::: Extrait fourni

L’ex-Premier ministre ivoirien, candidat du FPI légalement reconnu pour la présidentielle du 31 octobre, a rejoint l’appel de l’opposition à la « désobéissance civile » contre la candidature d’Alassane Ouattara à un troisième mandat. Interview.
Sa clarification était attendue. Le 22 septembre, deux jours après la conférence de presse de Henri Konan Bédié et des principales forces de l’opposition appelant les Ivoiriens à la « désobéissance civile », durant laquelle son absence a été remarquée, Pascal Affi N’Guessan leur a emboîté le pas.
Rare opposant dont le dossier a été retenu par le Conseil constitutionnel pour la présidentielle du 31 octobre, avec Henri Konan Bédié et Kouadio Konan Bertin, le président et candidat du Front populaire ivoirien (FPI) légalement reconnu assure qu’il n’ira pas aux urnes si les conditions pour des élections « justes et transparentes » ne sont pas réunies.
Parmi ses exigences : le retrait de la candidature controversée d’Alassane Ouattara à un troisième mandat et la refonte totale de la Commission électorale indépendante (CEI) et du Conseil constitutionnel.
Après une première candidature à la magistrature suprême en 2015, l’ancien Premier ministre de Laurent Gbagbo, avec lequel il est brouillé depuis des années, espère enfin s’imposer et conquérir un pouvoir confisqué depuis plus de vingt ans par ses aînés.
Depuis le bureau de sa villa du quartier huppé de la Riviera (Abidjan), où il a pour voisin un certain Hamed Bakayoko, Pascal Affi N’Guessan se dit aujourd’hui prêt à descendre dans la rue aux côtés des Ivoiriens pour faire renoncer Ouattara.
Jeune Afrique : Pourquoi avez-vous décidé de rejoindre l’appel de l’opposition à la « désobéissance civile » ?
Pascal Affi N’Guessan : Parce qu’Alassane Ouattara veut opérer un passage en force en prenant en otage la commission électorale et le Conseil constitutionnel, c’est-à-dire les deux institutions chargées de l’organisation des élections et de la proclamation des résultats.
Ces deux institutions sont totalement dominées par Alassane Ouattara. Nous ne pouvons pas tolérer une élection pipée, verrouillée et qui est, comme le pouvoir le dit lui-même, « calée et gelée ». C’est une véritable mascarade.
Pourquoi récusez-vous aujourd’hui toute légitimité à la CEI et au Conseil constitutionnel alors que vous y avez siégé et que vous y avez déposé votre dossier de candidature ?

::::::
::: Données fournies

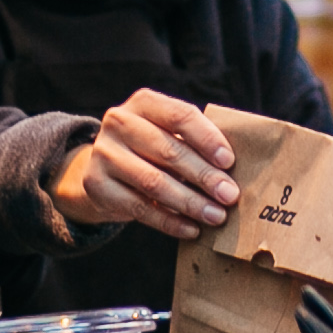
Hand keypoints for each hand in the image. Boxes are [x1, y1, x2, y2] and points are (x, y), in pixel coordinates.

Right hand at [49, 88, 241, 237]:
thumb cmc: (152, 149)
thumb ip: (195, 142)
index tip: (229, 161)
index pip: (179, 115)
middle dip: (203, 175)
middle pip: (168, 150)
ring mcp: (104, 154)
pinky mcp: (97, 185)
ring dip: (190, 202)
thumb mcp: (168, 134)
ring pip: (153, 182)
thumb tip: (234, 170)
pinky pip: (139, 208)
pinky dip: (169, 221)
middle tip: (230, 195)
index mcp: (143, 103)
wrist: (104, 168)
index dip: (206, 138)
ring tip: (216, 216)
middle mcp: (119, 122)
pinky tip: (192, 229)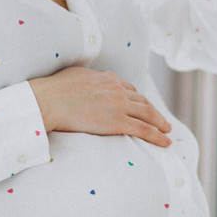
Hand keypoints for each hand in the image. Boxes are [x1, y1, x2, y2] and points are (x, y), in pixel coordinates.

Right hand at [28, 67, 171, 146]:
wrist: (49, 100)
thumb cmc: (53, 90)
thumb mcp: (75, 75)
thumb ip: (86, 79)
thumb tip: (83, 82)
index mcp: (107, 78)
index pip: (129, 89)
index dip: (138, 100)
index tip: (143, 106)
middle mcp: (117, 89)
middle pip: (143, 101)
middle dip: (154, 111)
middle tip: (163, 120)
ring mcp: (119, 105)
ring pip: (148, 114)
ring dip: (161, 123)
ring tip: (167, 130)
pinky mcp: (118, 122)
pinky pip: (144, 130)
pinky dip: (158, 136)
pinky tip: (165, 141)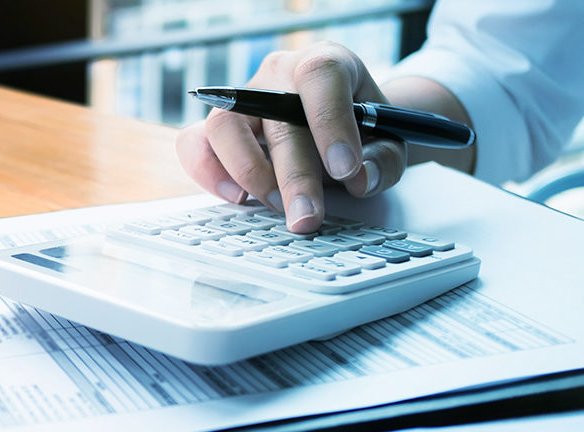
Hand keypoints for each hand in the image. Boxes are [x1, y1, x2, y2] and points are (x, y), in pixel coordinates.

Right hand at [177, 41, 406, 232]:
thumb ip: (382, 160)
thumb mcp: (389, 141)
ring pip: (225, 125)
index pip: (320, 75)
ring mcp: (241, 99)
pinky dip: (209, 172)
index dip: (330, 121)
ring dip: (250, 173)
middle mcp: (277, 74)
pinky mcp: (218, 128)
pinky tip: (238, 198)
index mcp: (327, 63)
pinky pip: (194, 143)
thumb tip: (359, 180)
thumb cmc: (361, 130)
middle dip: (294, 175)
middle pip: (275, 116)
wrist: (337, 128)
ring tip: (278, 207)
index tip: (345, 169)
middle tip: (307, 217)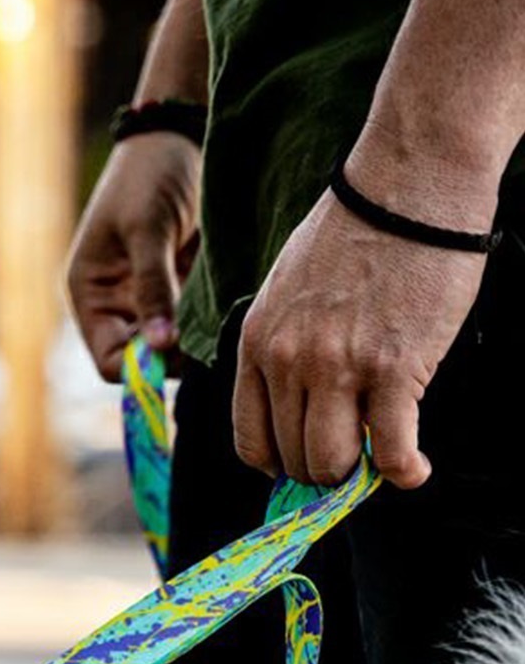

::::::

→ Questions à traiter:
1: Citez fidèlement le passage de l’entretien avec Pascal Affi N’Guessan qui commence par les mots contenant « Pascal Affi N’Guessan : Parce » et se termine par « de candidature ? ».
2: Résumez en deux phrases au plus le paragraphe de l’entretien avec Pascal Affi N’Guessan qui commence par « Rare opposant dont le dossier », en conservant ses faits principaux.
3: Énumérez toutes les personnes nommées dans l’entretien avec Pascal Affi N’Guessan.
Les enregistrements ne sont pas nécessaires pour ce travail.

→ Liste des réponses:
1:
Pascal Affi N’Guessan : Parce qu’Alassane Ouattara veut opérer un passage en force en prenant en otage la commission électorale et le Conseil constitutionnel, c’est-à-dire les deux institutions chargées de l’organisation des élections et de la proclamation des résultats.
Ces deux institutions sont totalement dominées par Alassane Ouattara. Nous ne pouvons pas tolérer une élection pipée, verrouillée et qui est, comme le pouvoir le dit lui-même, « calée et gelée ». C’est une véritable mascarade.
Pourquoi récusez-vous aujourd’hui toute légitimité à la CEI et au Conseil constitutionnel alors que vous y avez siégé et que vous y avez déposé votre dossier de candidature ?

2: Avec Henri Konan Bédié et Kouadio Konan Bertin, Pascal Affi N’Guessan, président et candidat du FPI légalement reconnu, fait partie des rares opposants dont le dossier a été retenu par le Conseil constitutionnel pour la présidentielle du 31 octobre. Il assure qu’il n’ira pas aux urnes si les conditions d’élections « justes et transparentes » ne sont pas réunies.

3:
- Alassane Ouattara
- Henri Konan Bédié
- Pascal Affi N’Guessan
- Kouadio Konan Bertin
- Laurent Gbagbo
- Hamed Bakayoko